[[ Task input open ]]
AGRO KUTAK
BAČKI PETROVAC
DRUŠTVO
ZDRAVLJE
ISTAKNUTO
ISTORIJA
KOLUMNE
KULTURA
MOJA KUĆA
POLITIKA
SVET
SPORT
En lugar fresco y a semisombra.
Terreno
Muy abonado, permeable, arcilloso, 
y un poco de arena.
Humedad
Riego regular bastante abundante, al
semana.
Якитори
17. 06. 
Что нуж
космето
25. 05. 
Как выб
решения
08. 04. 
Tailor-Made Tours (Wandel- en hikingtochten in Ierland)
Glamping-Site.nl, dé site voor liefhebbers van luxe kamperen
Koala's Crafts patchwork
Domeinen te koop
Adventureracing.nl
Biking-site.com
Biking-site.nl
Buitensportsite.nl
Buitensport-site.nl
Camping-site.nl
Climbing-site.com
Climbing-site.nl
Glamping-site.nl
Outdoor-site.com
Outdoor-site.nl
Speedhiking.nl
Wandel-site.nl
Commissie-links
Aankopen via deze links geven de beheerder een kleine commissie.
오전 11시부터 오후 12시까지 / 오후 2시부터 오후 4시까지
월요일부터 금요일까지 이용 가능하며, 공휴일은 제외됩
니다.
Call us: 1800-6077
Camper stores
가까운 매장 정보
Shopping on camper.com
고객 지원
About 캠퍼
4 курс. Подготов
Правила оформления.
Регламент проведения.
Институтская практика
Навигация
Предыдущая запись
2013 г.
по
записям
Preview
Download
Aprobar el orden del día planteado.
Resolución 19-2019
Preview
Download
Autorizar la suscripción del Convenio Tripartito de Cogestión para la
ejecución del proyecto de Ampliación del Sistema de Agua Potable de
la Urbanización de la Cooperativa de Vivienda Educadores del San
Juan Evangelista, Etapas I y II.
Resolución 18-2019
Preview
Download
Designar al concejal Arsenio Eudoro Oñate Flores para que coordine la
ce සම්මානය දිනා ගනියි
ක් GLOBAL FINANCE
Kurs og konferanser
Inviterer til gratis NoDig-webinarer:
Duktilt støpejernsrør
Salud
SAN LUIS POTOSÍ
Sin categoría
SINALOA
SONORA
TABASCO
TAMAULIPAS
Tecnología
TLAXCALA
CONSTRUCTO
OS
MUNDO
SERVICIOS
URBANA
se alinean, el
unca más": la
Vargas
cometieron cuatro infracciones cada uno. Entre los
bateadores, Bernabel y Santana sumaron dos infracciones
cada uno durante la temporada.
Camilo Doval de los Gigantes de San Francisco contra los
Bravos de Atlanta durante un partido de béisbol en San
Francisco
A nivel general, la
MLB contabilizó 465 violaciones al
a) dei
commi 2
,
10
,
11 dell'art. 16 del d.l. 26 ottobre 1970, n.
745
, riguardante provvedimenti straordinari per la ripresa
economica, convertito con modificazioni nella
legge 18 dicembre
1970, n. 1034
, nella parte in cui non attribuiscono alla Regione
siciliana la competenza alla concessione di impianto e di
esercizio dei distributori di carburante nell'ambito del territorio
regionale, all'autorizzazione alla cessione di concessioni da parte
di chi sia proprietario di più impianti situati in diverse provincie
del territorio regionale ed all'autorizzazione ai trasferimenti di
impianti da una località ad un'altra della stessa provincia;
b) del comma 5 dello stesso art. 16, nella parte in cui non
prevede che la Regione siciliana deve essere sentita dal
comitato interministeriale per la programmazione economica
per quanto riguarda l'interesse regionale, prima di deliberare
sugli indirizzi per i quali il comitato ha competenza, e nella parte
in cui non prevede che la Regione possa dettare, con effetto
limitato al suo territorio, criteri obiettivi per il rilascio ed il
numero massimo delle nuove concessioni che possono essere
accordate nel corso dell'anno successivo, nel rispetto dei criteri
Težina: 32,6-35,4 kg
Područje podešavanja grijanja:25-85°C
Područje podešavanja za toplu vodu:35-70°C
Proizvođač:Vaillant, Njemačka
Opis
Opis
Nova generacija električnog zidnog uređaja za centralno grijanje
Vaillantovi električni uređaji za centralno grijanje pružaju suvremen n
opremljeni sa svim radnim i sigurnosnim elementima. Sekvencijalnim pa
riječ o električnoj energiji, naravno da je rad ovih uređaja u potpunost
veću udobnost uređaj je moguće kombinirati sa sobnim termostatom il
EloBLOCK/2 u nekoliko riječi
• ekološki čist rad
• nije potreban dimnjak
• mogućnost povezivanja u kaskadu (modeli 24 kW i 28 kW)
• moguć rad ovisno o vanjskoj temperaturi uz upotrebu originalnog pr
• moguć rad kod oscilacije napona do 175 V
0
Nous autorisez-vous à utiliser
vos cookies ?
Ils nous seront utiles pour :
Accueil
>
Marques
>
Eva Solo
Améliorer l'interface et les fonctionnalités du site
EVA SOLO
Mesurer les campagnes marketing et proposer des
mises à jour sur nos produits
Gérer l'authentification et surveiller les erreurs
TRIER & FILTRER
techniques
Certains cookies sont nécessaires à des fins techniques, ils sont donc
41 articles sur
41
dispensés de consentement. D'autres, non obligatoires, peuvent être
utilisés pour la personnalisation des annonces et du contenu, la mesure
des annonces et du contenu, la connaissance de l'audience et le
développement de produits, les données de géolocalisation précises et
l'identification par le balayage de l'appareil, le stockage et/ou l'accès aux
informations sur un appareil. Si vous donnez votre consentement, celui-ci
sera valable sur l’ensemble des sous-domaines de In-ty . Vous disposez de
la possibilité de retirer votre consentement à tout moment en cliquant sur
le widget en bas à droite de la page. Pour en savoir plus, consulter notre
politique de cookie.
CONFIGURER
[[ Task input closed ]]
## Work required:
Reproduce the text of every item above verbatim, keeping each line as it appears and changing nothing.

## Task result:
AGRO KUTAK
BAČKI PETROVAC
DRUŠTVO
ZDRAVLJE
ISTAKNUTO
ISTORIJA
KOLUMNE
KULTURA
MOJA KUĆA
POLITIKA
SVET
SPORT
En lugar fresco y a semisombra.
Terreno
Muy abonado, permeable, arcilloso, 
y un poco de arena.
Humedad
Riego regular bastante abundante, al
semana.
Якитори
17. 06. 
Что нуж
космето
25. 05. 
Как выб
решения
08. 04. 
Tailor-Made Tours (Wandel- en hikingtochten in Ierland)
Glamping-Site.nl, dé site voor liefhebbers van luxe kamperen
Koala's Crafts patchwork
Domeinen te koop
Adventureracing.nl
Biking-site.com
Biking-site.nl
Buitensportsite.nl
Buitensport-site.nl
Camping-site.nl
Climbing-site.com
Climbing-site.nl
Glamping-site.nl
Outdoor-site.com
Outdoor-site.nl
Speedhiking.nl
Wandel-site.nl
Commissie-links
Aankopen via deze links geven de beheerder een kleine commissie.
오전 11시부터 오후 12시까지 / 오후 2시부터 오후 4시까지
월요일부터 금요일까지 이용 가능하며, 공휴일은 제외됩
니다.
Call us: 1800-6077
Camper stores
가까운 매장 정보
Shopping on camper.com
고객 지원
About 캠퍼
4 курс. Подготов
Правила оформления.
Регламент проведения.
Институтская практика
Навигация
Предыдущая запись
2013 г.
по
записям
Preview
Download
Aprobar el orden del día planteado.
Resolución 19-2019
Preview
Download
Autorizar la suscripción del Convenio Tripartito de Cogestión para la
ejecución del proyecto de Ampliación del Sistema de Agua Potable de
la Urbanización de la Cooperativa de Vivienda Educadores del San
Juan Evangelista, Etapas I y II.
Resolución 18-2019
Preview
Download
Designar al concejal Arsenio Eudoro Oñate Flores para que coordine la
ce සම්මානය දිනා ගනියි
ක් GLOBAL FINANCE
Kurs og konferanser
Inviterer til gratis NoDig-webinarer:
Duktilt støpejernsrør
Salud
SAN LUIS POTOSÍ
Sin categoría
SINALOA
SONORA
TABASCO
TAMAULIPAS
Tecnología
TLAXCALA
CONSTRUCTO
OS
MUNDO
SERVICIOS
URBANA
se alinean, el
unca más": la
Vargas
cometieron cuatro infracciones cada uno. Entre los
bateadores, Bernabel y Santana sumaron dos infracciones
cada uno durante la temporada.
Camilo Doval de los Gigantes de San Francisco contra los
Bravos de Atlanta durante un partido de béisbol en San
Francisco
A nivel general, la
MLB contabilizó 465 violaciones al
a) dei
commi 2
,
10
,
11 dell'art. 16 del d.l. 26 ottobre 1970, n.
745
, riguardante provvedimenti straordinari per la ripresa
economica, convertito con modificazioni nella
legge 18 dicembre
1970, n. 1034
, nella parte in cui non attribuiscono alla Regione
siciliana la competenza alla concessione di impianto e di
esercizio dei distributori di carburante nell'ambito del territorio
regionale, all'autorizzazione alla cessione di concessioni da parte
di chi sia proprietario di più impianti situati in diverse provincie
del territorio regionale ed all'autorizzazione ai trasferimenti di
impianti da una località ad un'altra della stessa provincia;
b) del comma 5 dello stesso art. 16, nella parte in cui non
prevede che la Regione siciliana deve essere sentita dal
comitato interministeriale per la programmazione economica
per quanto riguarda l'interesse regionale, prima di deliberare
sugli indirizzi per i quali il comitato ha competenza, e nella parte
in cui non prevede che la Regione possa dettare, con effetto
limitato al suo territorio, criteri obiettivi per il rilascio ed il
numero massimo delle nuove concessioni che possono essere
accordate nel corso dell'anno successivo, nel rispetto dei criteri
Težina: 32,6-35,4 kg
Područje podešavanja grijanja:25-85°C
Područje podešavanja za toplu vodu:35-70°C
Proizvođač:Vaillant, Njemačka
Opis
Opis
Nova generacija električnog zidnog uređaja za centralno grijanje
Vaillantovi električni uređaji za centralno grijanje pružaju suvremen n
opremljeni sa svim radnim i sigurnosnim elementima. Sekvencijalnim pa
riječ o električnoj energiji, naravno da je rad ovih uređaja u potpunost
veću udobnost uređaj je moguće kombinirati sa sobnim termostatom il
EloBLOCK/2 u nekoliko riječi
• ekološki čist rad
• nije potreban dimnjak
• mogućnost povezivanja u kaskadu (modeli 24 kW i 28 kW)
• moguć rad ovisno o vanjskoj temperaturi uz upotrebu originalnog pr
• moguć rad kod oscilacije napona do 175 V
0
Nous autorisez-vous à utiliser
vos cookies ?
Ils nous seront utiles pour :
Accueil
>
Marques
>
Eva Solo
Améliorer l'interface et les fonctionnalités du site
EVA SOLO
Mesurer les campagnes marketing et proposer des
mises à jour sur nos produits
Gérer l'authentification et surveiller les erreurs
TRIER & FILTRER
techniques
Certains cookies sont nécessaires à des fins techniques, ils sont donc
41 articles sur
41
dispensés de consentement. D'autres, non obligatoires, peuvent être
utilisés pour la personnalisation des annonces et du contenu, la mesure
des annonces et du contenu, la connaissance de l'audience et le
développement de produits, les données de géolocalisation précises et
l'identification par le balayage de l'appareil, le stockage et/ou l'accès aux
informations sur un appareil. Si vous donnez votre consentement, celui-ci
sera valable sur l’ensemble des sous-domaines de In-ty . Vous disposez de
la possibilité de retirer votre consentement à tout moment en cliquant sur
le widget en bas à droite de la page. Pour en savoir plus, consulter notre
politique de cookie.
CONFIGURER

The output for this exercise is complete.